U.S. unemployment rose to 4.4% in March from 3.5% in February, though the eventual picture is likely far worse. First-time claims for unemployment benefits have skyrocketed in the U.S. as 30 million people applied through the first three weeks of April.

The statistics in Europe likely understate the depth of the fall since shutdown measures were mostly put in place only in March, the last of the three months in the quarter.

Figures from eurozone countries France and Italy showed both fell into recession, defined as two quarters of economic contraction. The French economy shrank 5.8%, the most since the country's statistics agency began keeping the figures in 1949. The drop was particularly pronounced in services that involve face to face interaction, such as hotels and restaurants, retail stores, transportation and construction.

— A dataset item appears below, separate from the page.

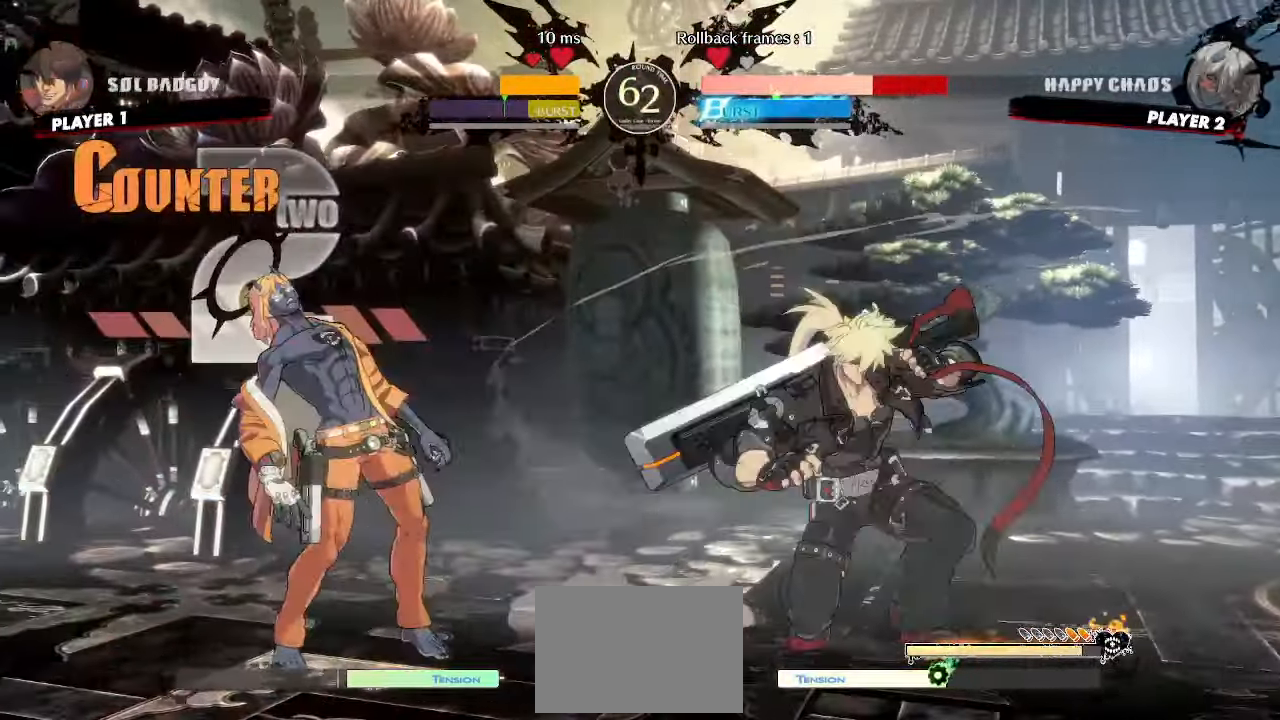
{"dt_ms": 500, "buttons": [], "events": [[17, "DPAD_DOWN", "up"], [67, "DPAD_RIGHT", "up"], [100, "DPAD_LEFT", "down"], [200, "DPAD_LEFT", "up"], [233, "DPAD_RIGHT", "down"], [233, "K", "down"], [250, "P", "down"], [300, "P", "up"], [317, "K", "up"], [433, "DPAD_RIGHT", "up"]]}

The new ECB measures come on top of already announced stimulus efforts that include an ongoing 750 billion euros ($825 billion) in bond purchases. Those purchases help drive down market borrowing rates for companies and governments. In particular, they have kept a lid on financing costs for heavily indebted Italy, one of the countries hardest hit by the outbreak.

The bank did not cut its interest benchmarks, although the new credit offers amount to the same thing, since they lower the cost to banks of borrowing from the central bank - on the condition they loan the money to businesses so they can keep operating and paying their employees and suppliers.

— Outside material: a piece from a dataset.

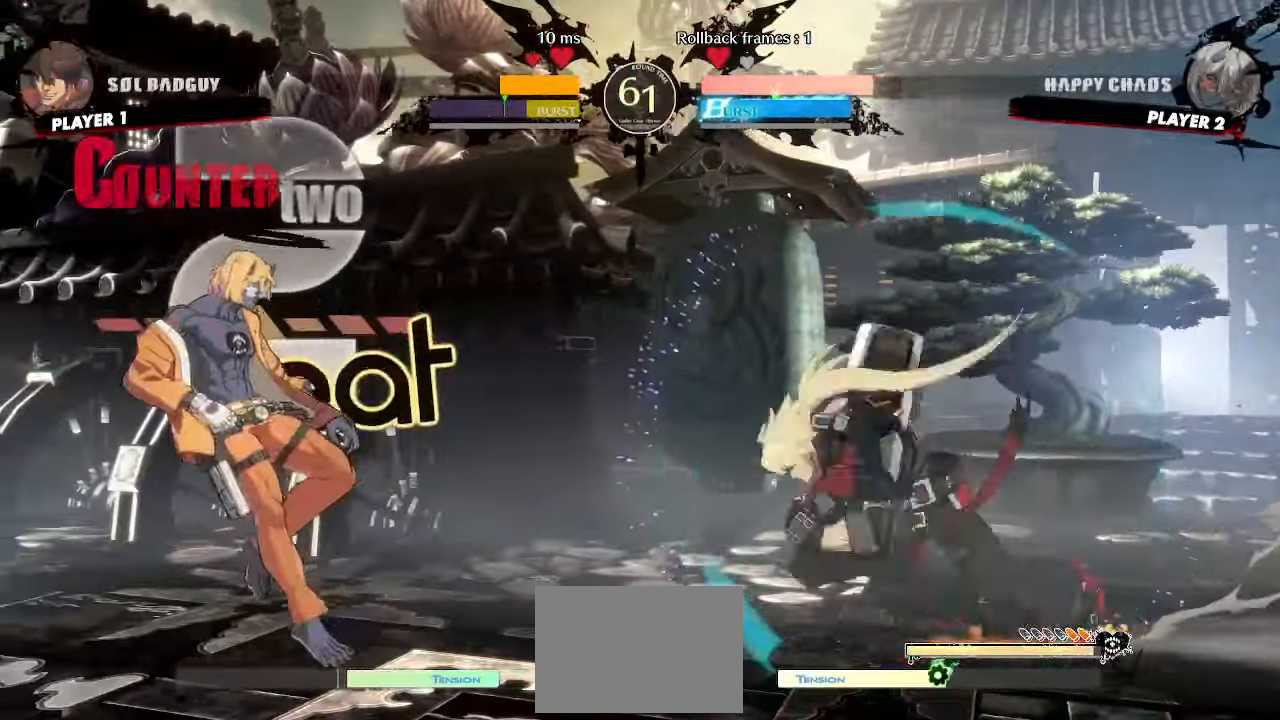
{"dt_ms": 500, "buttons": ["DPAD_RIGHT"], "events": [[183, "S", "down"], [233, "S", "up"], [333, "DPAD_RIGHT", "down"]]}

The ECB did not change the amount of the bond purchases but said it was “fully prepared” to increase their size “by as much as necessary and for as long as needed.” ECB purchases of government bonds help stabilize the eurozone since governments will be borrowing heavily to pay for stimulus and because of falling tax receipts due to the virus outbreak.

The ECB has also eased requirements for bank capital cushions, relief that means banks are not pressed to restrict lending in order to shore up their own finances. The central bank made it easier for banks to tap cheap credit directly from the central bank by loosening collateral requirements.

The ECB had already lowered its key interest rate benchmarks to record lows before the virus outbreak during a period of sub-par growth in Europe.